課題 1
以下の記録のうち、文字列「true」を含む行をすべて報告せよ。

本文抜粋
-------

大学入学共通テスト 記述式と英語4技能の実現困難を明記

文部科学省の「大学入試のあり方に関する検討会議」は7月8日、「学入試のあり方に関する検討会議 提言」を公表した。

同検討会議は、2019年11 月、12 月に発表された「大学入試英語成績提供システム」及び大学入学共通テストにおける国語・数学の記述式問題の導入見送りを受け、大学入試における英語4技能の評価や記述式問題の出題を含めた大学入試のあり方について改めて検討を行うために、同年12 月に文部科学大臣の下に設置されたもの。

同提言では、「大学入試英語成績提供システム」及び大学入学共通テストにおける記述式問題の導入見送りについて、文部科学省は、「今回の事態が受験者等に与えた影響を真摯に受け止め、提言に盛り込んだ大学入学者選抜に係る意思決定のあり方に示された諸観点については、今後、広く他の施策においても生かされることを強く求める」と記載。

記述式問題の出題のあり方に関しては、質の高い採点者確保の問題、正確な採点など採点精度の問題、採点結果と自己採点との不一致、大学への成績提供時期の遅れ、民間事業者の活用に伴う利益相反の懸念の指摘等の問題が指摘されたと整理し、大学入学共通テストでは、上記課題の克服は容易ではなく、その実現は困難であると言わざるを得ないとしている。

-------

元データ

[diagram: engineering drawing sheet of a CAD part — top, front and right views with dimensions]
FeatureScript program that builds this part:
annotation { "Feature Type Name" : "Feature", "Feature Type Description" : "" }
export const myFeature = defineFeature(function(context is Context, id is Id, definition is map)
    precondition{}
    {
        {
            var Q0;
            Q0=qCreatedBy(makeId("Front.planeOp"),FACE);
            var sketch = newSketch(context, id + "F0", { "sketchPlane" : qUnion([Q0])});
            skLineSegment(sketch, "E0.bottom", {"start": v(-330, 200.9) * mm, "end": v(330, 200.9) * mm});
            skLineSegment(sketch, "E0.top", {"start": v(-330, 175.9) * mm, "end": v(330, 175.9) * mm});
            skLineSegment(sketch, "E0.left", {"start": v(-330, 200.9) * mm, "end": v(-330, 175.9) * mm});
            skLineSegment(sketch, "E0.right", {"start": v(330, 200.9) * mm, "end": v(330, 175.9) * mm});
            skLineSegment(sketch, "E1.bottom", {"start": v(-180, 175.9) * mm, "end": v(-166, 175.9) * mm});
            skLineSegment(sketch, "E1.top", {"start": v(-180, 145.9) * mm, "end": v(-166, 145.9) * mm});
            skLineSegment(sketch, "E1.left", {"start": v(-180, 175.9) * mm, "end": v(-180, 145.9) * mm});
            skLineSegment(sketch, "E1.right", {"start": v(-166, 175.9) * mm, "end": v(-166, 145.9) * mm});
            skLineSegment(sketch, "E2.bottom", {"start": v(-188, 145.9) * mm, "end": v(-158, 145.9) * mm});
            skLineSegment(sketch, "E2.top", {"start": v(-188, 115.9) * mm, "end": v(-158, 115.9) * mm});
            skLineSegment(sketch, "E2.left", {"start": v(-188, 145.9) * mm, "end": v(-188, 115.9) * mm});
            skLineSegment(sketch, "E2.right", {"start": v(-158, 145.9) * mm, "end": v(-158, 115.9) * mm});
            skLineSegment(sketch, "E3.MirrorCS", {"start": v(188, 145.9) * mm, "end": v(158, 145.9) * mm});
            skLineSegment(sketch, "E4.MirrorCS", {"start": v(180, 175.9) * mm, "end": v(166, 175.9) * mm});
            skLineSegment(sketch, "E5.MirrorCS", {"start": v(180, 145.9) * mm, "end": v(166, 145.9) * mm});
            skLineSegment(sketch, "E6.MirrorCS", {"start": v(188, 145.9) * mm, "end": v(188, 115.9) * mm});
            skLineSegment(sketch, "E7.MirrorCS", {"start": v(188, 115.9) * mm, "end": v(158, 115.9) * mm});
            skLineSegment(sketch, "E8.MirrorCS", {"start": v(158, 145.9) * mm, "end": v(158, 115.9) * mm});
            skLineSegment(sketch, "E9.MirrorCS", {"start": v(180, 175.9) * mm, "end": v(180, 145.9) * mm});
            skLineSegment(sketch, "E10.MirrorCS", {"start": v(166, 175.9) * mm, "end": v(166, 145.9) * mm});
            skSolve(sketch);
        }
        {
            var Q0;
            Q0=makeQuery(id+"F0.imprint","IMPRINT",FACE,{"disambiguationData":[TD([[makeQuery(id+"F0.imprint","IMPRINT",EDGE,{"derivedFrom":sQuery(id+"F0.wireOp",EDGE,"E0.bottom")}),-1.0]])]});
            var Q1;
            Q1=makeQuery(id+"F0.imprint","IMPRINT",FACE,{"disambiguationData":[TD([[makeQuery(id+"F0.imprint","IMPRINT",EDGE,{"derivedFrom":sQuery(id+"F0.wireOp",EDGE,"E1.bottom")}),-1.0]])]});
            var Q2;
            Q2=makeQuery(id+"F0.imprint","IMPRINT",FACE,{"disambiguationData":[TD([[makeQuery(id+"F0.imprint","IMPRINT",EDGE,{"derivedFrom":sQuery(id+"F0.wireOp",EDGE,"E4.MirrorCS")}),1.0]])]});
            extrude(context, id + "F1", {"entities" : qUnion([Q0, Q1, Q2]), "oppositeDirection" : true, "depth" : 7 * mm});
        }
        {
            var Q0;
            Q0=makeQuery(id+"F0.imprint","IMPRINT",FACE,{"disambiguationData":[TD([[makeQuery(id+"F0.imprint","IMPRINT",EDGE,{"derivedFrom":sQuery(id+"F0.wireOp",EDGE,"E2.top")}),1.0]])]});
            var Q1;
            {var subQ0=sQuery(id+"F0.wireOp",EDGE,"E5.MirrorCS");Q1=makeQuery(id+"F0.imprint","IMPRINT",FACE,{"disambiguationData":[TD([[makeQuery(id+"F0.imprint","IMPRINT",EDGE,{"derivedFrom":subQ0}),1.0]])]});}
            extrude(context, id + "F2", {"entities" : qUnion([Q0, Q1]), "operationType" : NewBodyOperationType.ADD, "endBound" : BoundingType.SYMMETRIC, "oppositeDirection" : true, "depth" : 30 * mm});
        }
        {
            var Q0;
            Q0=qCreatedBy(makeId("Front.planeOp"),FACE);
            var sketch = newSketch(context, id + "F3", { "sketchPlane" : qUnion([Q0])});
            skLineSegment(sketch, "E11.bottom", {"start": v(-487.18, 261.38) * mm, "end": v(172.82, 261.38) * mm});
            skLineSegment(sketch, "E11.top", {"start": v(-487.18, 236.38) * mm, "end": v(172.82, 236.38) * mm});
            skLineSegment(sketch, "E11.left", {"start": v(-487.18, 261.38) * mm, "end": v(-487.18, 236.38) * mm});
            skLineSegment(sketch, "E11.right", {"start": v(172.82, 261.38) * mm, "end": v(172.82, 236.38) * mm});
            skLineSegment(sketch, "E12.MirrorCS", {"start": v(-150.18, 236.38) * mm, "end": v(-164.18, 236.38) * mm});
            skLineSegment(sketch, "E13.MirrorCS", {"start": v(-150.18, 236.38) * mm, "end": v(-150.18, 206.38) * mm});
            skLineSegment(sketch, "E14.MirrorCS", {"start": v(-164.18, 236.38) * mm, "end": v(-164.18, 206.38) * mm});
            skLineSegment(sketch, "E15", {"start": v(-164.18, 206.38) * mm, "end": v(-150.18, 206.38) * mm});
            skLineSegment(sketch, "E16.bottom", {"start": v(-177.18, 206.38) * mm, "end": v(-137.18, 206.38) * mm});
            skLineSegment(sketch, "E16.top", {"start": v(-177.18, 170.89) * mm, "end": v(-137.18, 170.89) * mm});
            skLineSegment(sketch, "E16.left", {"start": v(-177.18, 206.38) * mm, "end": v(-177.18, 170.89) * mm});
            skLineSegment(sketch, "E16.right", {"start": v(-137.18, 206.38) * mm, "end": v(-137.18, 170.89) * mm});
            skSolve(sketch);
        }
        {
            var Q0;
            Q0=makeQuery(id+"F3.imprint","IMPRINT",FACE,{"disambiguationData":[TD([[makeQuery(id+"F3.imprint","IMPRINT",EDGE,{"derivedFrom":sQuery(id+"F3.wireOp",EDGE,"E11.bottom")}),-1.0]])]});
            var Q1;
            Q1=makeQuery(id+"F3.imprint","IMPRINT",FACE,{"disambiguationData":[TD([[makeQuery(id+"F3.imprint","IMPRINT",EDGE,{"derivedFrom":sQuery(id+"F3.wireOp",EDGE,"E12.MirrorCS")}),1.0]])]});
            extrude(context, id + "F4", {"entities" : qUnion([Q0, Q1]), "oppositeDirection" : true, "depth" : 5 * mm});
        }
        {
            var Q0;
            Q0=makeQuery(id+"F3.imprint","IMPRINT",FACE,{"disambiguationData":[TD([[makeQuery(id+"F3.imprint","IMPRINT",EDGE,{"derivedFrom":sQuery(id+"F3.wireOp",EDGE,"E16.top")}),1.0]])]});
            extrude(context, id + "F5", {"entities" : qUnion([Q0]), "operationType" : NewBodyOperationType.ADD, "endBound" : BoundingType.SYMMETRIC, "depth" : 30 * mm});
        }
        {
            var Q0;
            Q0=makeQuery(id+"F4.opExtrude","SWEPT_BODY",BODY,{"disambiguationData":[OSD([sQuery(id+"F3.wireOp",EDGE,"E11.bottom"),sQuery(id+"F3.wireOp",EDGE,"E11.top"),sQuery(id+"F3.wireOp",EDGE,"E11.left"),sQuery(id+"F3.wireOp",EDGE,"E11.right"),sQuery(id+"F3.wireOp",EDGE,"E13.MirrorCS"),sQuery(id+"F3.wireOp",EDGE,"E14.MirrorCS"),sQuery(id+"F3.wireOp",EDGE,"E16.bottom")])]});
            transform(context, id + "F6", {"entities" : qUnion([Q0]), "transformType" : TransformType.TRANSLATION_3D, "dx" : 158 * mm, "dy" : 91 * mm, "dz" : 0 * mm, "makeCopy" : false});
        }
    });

-------

課題 2
上の本文について、次の問いに答えよ。
(a) 提言が公表されたのは何月何日か。
(b) 検討会議は、いつ、誰の下に設置されたか。
(c) 大学入学共通テストにおける記述式問題の実現について、提言はどのように結論づけているか。

解答 1
            extrude(context, id + "F1", {"entities" : qUnion([Q0, Q1, Q2]), "oppositeDirection" : true, "depth" : 7 * mm});
            extrude(context, id + "F2", {"entities" : qUnion([Q0, Q1]), "operationType" : NewBodyOperationType.ADD, "endBound" : BoundingType.SYMMETRIC, "oppositeDirection" : true, "depth" : 30 * mm});
            extrude(context, id + "F4", {"entities" : qUnion([Q0, Q1]), "oppositeDirection" : true, "depth" : 5 * mm});

解答 2
(a) 7月8日
(b) 2019年12月、文部科学大臣の下に設置された。
(c) 指摘された課題の克服は容易ではなく、その実現は困難であると言わざるを得ないとしている。